Mary Trump’s Uncle Donald

I recently read Mary Trump’s account of her uncle’s family and his behavior in her Too Much and Never Enough: How My Family Created the World’s Most Dangerous Man (published by Simon & Schuster, 2020). I was curious to see what another psychologist would say about our president, one who knew him and his family from the inside out. I did not undertake this as a political cause but as one having worked for more than 40 years in the field of psychology – evaluating, diagnosing, and treating adults and children with a variety of difficulties. I’d only seen what we all see: a man prone to self-aggrandizement, bullying, business failures; a man who appears narcissistic, psychopathic, misogynist, racist, and scientifically ignorant. (Notice, please, I’m not referring to governmental policies but his character.) However, there is often a difference between one’s public image and behavior, and what transpires privately or within the family. We certainly have seen differences between the president’s words and his behaviors, and between his various claims and factual realities. I wanted to see if there was more depth to the man than is publicly presented, how much is basic character, and how much is just “playing to his base.” Are they character defects we see, or just public posturing for political gain?
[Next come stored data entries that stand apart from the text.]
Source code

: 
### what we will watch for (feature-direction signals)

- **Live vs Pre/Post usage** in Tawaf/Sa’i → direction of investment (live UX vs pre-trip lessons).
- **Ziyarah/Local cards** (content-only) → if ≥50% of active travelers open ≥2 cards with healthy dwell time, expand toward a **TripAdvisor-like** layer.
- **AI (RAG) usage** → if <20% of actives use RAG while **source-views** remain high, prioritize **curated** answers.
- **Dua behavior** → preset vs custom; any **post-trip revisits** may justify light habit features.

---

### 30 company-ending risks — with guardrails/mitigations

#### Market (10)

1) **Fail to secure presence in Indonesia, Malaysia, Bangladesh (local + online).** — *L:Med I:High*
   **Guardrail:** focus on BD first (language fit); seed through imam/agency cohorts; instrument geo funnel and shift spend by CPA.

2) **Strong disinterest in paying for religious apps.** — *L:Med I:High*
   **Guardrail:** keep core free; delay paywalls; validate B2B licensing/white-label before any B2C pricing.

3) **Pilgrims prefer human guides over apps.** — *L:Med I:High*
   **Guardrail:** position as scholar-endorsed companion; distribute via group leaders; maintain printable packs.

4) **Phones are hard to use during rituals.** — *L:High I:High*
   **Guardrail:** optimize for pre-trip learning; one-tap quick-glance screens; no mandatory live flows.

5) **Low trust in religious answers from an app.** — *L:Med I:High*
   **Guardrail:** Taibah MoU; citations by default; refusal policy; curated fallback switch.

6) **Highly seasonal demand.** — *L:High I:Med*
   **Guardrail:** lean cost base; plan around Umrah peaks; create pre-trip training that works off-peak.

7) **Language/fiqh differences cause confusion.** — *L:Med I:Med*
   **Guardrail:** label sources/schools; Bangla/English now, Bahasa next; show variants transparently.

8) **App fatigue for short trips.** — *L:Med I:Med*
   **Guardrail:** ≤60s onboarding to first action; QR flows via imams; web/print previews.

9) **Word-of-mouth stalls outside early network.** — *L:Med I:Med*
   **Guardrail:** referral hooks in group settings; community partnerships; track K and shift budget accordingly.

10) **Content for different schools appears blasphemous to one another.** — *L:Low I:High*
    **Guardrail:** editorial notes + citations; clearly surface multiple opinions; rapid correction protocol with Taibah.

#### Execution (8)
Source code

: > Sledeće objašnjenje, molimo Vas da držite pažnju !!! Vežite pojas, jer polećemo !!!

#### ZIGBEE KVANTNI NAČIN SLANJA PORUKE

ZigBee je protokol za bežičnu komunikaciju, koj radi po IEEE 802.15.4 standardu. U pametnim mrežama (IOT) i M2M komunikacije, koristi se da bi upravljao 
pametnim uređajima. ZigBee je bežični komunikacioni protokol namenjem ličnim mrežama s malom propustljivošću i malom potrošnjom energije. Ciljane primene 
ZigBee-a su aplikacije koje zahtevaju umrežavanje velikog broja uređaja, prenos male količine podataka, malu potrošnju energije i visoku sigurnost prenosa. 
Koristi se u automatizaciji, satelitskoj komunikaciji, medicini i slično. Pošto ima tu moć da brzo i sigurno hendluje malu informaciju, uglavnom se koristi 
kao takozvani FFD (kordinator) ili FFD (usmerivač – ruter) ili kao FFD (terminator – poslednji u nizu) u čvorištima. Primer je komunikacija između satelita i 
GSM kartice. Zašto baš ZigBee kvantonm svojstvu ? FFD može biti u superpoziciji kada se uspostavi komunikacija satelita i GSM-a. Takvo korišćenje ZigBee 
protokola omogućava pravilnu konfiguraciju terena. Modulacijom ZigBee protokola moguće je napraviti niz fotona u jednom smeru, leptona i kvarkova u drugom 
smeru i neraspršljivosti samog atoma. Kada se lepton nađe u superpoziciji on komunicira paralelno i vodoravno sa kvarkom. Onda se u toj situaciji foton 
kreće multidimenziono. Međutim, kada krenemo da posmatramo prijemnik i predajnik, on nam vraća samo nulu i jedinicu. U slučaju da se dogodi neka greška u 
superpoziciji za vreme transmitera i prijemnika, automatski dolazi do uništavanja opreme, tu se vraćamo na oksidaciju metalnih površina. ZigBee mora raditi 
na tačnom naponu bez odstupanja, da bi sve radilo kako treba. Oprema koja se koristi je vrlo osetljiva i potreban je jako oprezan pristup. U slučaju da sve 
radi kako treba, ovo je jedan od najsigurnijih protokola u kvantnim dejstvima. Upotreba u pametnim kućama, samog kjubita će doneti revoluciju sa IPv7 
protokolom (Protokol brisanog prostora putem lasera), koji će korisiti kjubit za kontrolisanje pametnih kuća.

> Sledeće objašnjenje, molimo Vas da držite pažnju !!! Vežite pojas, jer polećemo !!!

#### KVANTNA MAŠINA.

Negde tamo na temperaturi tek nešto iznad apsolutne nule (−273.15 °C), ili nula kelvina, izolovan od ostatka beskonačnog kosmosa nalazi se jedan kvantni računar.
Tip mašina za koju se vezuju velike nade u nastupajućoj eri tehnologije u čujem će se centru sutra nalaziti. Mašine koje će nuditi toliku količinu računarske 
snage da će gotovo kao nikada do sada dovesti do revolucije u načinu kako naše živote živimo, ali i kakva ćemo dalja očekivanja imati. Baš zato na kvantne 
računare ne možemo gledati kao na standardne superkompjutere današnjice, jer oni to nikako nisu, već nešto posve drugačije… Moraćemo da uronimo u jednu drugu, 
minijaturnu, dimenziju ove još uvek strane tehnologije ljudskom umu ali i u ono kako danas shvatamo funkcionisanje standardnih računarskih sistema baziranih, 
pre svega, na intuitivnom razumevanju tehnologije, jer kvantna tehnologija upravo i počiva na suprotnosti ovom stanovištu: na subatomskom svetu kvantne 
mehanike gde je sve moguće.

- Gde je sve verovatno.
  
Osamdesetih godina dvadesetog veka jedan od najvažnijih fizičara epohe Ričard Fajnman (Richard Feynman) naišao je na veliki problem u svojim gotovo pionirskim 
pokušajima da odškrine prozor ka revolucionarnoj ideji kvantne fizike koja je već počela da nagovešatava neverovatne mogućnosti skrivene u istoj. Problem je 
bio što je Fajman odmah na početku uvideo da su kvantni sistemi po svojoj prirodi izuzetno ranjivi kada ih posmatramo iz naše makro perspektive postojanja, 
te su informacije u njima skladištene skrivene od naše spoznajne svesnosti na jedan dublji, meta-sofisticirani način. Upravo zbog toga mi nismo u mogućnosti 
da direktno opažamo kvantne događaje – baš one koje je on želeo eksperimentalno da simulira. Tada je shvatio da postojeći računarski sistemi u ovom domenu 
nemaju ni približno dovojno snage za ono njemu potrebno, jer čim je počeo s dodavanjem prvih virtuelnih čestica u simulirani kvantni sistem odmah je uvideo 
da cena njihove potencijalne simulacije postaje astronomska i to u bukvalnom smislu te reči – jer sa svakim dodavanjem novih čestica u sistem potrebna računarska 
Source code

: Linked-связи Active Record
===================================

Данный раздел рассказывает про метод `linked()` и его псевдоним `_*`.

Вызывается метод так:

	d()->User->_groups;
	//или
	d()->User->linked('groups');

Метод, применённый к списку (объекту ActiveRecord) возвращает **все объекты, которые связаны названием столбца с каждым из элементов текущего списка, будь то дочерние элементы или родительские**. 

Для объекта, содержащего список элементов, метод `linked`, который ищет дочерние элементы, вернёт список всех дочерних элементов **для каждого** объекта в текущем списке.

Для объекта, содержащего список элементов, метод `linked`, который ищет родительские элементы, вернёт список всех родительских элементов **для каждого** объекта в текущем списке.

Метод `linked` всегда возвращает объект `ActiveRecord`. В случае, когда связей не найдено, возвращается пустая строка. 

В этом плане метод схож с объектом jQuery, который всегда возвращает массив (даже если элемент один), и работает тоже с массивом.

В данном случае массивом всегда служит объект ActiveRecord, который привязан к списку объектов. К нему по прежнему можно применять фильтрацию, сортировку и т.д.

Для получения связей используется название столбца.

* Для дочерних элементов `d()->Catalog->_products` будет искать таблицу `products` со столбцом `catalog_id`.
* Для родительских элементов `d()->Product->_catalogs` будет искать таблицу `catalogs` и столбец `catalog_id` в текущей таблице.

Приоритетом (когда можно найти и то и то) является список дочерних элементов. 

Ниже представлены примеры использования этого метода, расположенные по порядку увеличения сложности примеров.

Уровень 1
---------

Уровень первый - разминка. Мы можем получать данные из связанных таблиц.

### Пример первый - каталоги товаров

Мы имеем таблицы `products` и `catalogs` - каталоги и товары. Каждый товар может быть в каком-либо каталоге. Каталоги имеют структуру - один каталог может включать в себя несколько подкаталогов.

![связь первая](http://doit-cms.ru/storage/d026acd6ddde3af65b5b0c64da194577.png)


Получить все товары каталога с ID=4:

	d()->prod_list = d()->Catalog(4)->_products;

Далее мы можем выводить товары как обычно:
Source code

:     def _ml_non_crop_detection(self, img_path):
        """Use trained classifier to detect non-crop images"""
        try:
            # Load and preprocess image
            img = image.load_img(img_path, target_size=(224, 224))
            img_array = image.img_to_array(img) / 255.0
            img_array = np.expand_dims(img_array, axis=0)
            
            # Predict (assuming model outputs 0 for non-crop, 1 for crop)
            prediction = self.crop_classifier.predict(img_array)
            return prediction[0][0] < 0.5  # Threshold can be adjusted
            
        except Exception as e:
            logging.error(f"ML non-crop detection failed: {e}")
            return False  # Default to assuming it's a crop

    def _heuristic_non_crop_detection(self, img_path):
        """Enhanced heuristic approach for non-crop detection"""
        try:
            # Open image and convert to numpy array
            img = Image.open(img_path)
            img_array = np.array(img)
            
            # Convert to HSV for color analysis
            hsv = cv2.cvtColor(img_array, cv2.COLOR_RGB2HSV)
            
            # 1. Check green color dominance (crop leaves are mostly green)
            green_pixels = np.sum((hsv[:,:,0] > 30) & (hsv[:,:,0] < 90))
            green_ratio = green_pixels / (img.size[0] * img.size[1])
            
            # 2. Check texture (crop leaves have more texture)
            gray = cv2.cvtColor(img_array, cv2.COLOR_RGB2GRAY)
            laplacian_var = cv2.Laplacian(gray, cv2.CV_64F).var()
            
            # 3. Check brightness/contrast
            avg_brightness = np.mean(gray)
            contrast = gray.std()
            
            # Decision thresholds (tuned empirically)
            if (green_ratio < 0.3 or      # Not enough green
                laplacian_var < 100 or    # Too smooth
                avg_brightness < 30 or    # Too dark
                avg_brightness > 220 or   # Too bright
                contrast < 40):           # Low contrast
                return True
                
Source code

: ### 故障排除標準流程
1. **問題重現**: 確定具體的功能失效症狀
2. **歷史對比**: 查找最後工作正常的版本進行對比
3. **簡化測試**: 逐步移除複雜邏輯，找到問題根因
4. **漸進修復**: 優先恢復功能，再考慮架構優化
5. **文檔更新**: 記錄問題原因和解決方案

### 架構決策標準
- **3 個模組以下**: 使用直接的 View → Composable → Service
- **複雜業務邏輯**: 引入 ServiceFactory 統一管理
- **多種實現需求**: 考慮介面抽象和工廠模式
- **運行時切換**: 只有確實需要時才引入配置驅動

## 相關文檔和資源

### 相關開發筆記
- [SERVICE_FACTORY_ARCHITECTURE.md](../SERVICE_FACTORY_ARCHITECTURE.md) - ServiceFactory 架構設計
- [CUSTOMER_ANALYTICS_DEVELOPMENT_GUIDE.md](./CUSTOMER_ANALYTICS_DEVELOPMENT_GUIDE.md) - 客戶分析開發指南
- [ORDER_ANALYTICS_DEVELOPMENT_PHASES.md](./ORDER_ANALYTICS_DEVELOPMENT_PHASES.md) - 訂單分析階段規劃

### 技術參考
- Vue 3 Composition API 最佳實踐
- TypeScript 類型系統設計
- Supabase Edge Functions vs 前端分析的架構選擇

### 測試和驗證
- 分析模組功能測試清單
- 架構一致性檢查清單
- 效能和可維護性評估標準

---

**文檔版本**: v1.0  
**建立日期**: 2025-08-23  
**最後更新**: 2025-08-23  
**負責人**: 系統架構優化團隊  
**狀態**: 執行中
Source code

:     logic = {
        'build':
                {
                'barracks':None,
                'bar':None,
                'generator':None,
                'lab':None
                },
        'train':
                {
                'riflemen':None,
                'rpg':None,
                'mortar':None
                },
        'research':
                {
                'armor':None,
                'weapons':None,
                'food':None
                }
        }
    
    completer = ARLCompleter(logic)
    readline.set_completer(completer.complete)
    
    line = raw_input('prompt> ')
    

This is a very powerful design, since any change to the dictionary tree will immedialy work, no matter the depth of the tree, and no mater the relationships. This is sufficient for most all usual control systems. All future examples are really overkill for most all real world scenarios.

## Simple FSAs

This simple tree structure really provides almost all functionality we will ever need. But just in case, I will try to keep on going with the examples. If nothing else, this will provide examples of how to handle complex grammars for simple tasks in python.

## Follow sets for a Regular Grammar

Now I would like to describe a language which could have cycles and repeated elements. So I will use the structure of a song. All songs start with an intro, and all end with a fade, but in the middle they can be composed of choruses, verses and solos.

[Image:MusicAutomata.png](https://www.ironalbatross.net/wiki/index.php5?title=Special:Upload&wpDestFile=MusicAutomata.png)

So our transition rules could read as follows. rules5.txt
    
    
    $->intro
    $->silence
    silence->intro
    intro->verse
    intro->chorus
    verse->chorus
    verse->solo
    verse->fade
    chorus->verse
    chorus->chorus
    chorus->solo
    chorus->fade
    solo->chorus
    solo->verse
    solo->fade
Dr. Trump’s is not the first book written by a mental health professional about the president’s character. The first I knew of was A Clear and Present Danger (2016), which I read. It was followed by Trump on the Couch (2018), Rocket Man (2018), and The Dangerous Case of Donald Trump (2019). Such case studies of public figures are often criticized as violating the psychiatric “Goldwater Rule,” but this is countered by the “duty to warn” by mandated reporters.

In Mary Trump’s book, I was hoping to find some shred of humanity, something that would redeem this man’s evident defective character. Sadly, Mary Trump’s account shows little, if any, difference between the president’s private and public demeanor. In that regard, there is little new here. She describes an opportunistic, vindictive man who is focused on his own image of success at any cost, and who has been consistently bailed out of various legal and social difficulties by his father and lawyers.

It is, unfortunately, all too credible. What we see on the national stage is the predictable outgrowth of a terribly dysfunctional family. What Mary Trump gives us, however, is context and background. The only disappointing element was how it affirmed what has been so obvious to us in terms of the president’s character defects and how pervasive they are no matter the context. One might have hoped for some sign of humanity despite its absence in everything we see publicly. Cruelty seems to be a way of life for Donald Trump with image and revenge his only personal values. Truth and responsibility are alien to him. She hints at criminal mob connections, cheating on business deals, and tax fraud.

We’ve all seen his remarkable ability to inspire absolute and unquestioning devotion to his authoritarian personality. Dr. Trump’s observations and analyses extend to his enablers and followers, and why they would support a man who has no competence, no depth, no decency – a man desperate to fill his emptiness with media attention, sycophantic adoration, and revenge for those who betray him with facts or ethics.

One might charge that she herself carries a grudge because of the way her branch of the family was so badly treated, but her writing does not sound like a hatchet job. Rather, it reads almost like a clinical study as she gives account of behaviors, emotional strengths and weaknesses, intergenerational relationships, history, family dynamics, and character.

Given the politics of our day, I also read through many of the book’s reviews on Amazon’s website. I found a stark contrast between my observations and those who gave it low ratings. Some saw it as a whining diatribe, as nothing new, as boring; or attacked Dr. Trump as embittered. Some questioned how she could know some of the things she wrote about before she was born, either ignoring or failing to read how she explained researching many of those details. Apparently unhappy at what it means for someone to display such behaviors, one reviewer said it was full of psychobabble, but I found her psychological analyses to be rather restrained.

As in so many things, what we see depends on who we are (our own strengths and limitations), on what we are predisposed to seeing, and on what we hope to find.